Facadism has taken hold in highprofile places like New York's Fifth Avenue or Memphis' Beale Street — see the Koshland Science Museum in Washington, D.C., for a wild example — but humble rows like Lansing's 2000 block are scarce, owing mainly to the cost of dismantling and resetting facades, brick by brick.

Joe Vitale, a Realtor and president of Preservation Lansing, said Gillespie is welcome to build his four-story apartment building, with all its new urbanism benefits, but he should keep the block's historic street-level look.

"Other cities can do those repairs and keep those facades, but it's unfortunate that developers in Lansing don't do that," Vitale said.

"Granted, the space may not be functional for a business today, but even if you wanted to add up and add out, it seems like you could somehow work the facade into the design so it would look like it was always there."

Since the Nov. 25 meeting, Gillespie hasn't committed to any particular solution. He's been through this process before, with his other eastside project, The Avenue Flats at 1629 E. Michigan Ave.

"It's a lot of angst and anguish," Gillespie said. "We gave up some space, it cost us a fair amount of money, but it's a better street scape and a better building."

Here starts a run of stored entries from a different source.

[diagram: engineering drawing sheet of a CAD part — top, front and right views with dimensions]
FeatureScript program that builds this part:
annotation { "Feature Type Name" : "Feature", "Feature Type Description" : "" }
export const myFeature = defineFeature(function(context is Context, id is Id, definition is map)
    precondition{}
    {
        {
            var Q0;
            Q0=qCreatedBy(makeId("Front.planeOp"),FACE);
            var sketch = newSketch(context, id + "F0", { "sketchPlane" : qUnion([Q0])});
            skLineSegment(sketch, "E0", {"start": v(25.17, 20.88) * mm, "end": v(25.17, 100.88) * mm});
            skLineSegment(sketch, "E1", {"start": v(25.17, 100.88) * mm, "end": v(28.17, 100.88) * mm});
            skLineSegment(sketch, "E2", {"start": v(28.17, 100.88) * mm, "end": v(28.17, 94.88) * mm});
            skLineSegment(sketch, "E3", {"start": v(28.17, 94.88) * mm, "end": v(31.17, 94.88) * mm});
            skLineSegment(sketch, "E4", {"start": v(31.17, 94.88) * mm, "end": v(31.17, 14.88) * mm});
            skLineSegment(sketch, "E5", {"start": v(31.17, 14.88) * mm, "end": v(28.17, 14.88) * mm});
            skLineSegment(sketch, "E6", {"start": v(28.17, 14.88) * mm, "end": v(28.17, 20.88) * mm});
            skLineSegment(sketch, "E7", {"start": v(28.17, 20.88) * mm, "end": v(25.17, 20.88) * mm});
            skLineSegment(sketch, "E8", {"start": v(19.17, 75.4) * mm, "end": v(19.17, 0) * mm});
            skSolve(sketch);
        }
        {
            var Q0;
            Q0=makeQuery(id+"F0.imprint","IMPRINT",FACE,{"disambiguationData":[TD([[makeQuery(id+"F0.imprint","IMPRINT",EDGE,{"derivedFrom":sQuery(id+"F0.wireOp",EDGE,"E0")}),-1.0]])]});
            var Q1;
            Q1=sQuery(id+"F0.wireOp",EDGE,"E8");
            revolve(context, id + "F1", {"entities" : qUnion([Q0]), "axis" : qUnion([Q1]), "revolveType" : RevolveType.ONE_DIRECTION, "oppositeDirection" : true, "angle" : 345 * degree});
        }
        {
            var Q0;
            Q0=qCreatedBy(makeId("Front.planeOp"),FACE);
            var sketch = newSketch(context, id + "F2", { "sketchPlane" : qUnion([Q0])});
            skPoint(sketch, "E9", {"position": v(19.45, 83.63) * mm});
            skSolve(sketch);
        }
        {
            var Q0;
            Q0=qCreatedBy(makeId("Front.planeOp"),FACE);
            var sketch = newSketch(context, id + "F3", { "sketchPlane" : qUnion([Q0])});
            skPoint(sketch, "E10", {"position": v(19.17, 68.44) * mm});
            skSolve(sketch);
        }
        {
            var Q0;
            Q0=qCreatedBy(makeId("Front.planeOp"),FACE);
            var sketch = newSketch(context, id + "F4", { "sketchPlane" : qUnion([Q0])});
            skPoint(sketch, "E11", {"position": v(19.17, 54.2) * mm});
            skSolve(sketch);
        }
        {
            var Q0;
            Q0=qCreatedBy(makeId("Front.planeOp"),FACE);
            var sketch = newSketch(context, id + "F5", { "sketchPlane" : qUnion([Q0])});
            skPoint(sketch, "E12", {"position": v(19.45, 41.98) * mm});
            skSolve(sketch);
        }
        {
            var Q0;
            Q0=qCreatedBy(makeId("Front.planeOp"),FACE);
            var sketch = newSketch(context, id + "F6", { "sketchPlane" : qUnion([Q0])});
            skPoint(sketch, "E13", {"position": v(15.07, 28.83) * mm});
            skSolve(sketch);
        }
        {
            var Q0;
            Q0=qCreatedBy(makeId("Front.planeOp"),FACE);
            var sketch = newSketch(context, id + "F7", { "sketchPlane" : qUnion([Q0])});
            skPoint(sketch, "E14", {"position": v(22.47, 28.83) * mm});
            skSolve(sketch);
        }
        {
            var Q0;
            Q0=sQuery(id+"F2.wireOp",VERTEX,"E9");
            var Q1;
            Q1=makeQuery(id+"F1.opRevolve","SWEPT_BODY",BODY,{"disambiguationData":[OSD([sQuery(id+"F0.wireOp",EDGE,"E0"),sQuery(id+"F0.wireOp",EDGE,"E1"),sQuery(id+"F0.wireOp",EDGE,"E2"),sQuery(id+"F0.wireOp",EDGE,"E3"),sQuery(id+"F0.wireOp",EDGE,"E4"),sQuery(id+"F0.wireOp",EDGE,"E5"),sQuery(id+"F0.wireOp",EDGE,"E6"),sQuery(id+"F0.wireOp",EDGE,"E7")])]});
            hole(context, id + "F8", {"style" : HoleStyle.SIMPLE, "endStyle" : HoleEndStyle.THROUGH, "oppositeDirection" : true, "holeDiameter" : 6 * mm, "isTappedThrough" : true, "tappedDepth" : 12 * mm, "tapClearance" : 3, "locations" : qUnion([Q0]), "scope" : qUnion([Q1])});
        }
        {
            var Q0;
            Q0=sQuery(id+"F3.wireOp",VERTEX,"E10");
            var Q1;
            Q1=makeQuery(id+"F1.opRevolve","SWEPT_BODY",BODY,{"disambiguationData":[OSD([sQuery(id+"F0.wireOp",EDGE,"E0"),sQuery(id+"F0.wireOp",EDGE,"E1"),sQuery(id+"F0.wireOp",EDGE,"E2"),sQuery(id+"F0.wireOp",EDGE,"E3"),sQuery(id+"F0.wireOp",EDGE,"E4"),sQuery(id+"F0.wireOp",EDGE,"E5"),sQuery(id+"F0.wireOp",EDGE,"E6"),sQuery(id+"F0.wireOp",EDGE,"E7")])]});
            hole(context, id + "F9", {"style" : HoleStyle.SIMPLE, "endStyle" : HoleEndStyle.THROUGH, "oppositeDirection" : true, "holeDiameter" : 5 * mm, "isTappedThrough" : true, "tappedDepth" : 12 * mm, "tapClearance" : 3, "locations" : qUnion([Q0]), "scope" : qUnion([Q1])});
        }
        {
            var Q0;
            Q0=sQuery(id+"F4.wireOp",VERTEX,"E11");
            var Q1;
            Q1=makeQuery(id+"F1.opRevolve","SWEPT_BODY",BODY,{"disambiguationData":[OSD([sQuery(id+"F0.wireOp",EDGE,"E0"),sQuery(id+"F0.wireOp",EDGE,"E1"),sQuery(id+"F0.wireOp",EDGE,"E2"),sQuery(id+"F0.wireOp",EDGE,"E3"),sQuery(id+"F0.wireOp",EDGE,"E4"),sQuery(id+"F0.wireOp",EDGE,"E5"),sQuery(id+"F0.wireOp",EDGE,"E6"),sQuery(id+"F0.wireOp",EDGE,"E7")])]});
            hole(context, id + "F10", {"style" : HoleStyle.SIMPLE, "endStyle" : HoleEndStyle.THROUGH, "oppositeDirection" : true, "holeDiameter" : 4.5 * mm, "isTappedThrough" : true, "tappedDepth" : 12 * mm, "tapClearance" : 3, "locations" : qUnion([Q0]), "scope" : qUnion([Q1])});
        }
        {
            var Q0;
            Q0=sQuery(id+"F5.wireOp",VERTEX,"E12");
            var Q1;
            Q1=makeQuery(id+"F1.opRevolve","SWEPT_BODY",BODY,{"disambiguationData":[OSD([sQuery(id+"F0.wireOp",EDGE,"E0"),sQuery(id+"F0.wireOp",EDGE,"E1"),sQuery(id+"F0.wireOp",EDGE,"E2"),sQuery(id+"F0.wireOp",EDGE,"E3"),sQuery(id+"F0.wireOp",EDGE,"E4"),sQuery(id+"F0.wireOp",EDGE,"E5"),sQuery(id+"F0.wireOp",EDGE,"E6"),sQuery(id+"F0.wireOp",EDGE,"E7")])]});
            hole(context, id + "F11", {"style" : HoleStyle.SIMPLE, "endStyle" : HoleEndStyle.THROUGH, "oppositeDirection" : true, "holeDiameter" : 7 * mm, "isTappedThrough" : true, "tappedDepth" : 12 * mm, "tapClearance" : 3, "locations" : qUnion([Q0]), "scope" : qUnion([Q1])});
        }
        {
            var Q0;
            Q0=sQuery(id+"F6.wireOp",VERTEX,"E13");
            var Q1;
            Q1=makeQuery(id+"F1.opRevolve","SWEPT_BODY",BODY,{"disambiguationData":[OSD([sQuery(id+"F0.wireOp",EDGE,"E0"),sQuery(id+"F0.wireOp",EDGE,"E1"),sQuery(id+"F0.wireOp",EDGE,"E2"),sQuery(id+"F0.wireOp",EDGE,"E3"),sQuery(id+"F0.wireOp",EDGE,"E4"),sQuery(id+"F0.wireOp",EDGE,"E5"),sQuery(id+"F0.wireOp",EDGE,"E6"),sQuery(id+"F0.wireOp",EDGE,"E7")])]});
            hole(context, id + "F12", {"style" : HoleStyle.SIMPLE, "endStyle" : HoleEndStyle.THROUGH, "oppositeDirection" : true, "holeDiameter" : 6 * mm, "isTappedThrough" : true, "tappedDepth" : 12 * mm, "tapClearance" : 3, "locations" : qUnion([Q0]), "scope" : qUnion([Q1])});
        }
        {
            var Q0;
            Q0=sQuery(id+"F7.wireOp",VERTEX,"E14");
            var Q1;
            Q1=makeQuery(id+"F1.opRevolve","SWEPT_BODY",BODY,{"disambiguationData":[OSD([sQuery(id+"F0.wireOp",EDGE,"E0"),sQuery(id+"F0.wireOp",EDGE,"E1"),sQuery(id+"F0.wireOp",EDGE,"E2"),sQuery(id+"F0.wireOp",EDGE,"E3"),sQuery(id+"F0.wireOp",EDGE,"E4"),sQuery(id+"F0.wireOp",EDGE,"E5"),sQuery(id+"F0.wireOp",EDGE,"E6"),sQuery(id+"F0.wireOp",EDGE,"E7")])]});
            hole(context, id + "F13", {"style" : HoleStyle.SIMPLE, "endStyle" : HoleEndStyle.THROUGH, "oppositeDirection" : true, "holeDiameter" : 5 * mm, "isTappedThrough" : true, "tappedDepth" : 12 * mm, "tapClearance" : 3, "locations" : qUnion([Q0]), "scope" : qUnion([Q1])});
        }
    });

For now, Gillespie and his architectural firm, The Peabody Group, have gone back to the drawing board. Peabody has worked on several successful Lansing projects, including the renovation of the downtown Arbaugh department store into offices and apartments and the conversion of the massive Motor Wheel factory into over 100 lofts.

Just before we met and toured the 2000 block, Gillespie met with architects and went over some new drawings.

"When they come out, it will be obvious that we listened," he said. "We are making dramatic changes to the appearance of the building that are a direct result of the comments we received."

With a thick slice of his life invested in the 2000 block, Lindemann looked at the bill of sale from his parents for the old meat market at 2010 Michigan Ave., framed on his wall.

Lindemann, the future drain commissioner who lost the war with leaks, waxed sentimental over his time on the block, even though he is one of the landlords who presided over its downward spiral.

He expects Gillespie's wrecking crew to find advertisements, receipts and other scraps of history when the walls go down.

"A penny a pound for chicken wings," he mused.

These days, Lindemann plays on a bigger chessboard. He is pleased at the prospect that his old block will play a new role in the regional push to reverse urban sprawl and encourage the city to "grow inward."

"It's not like we build monuments with these places," he said. "It's healthy for Lansing to go through these growing pains. People have a problem with change. But cities change."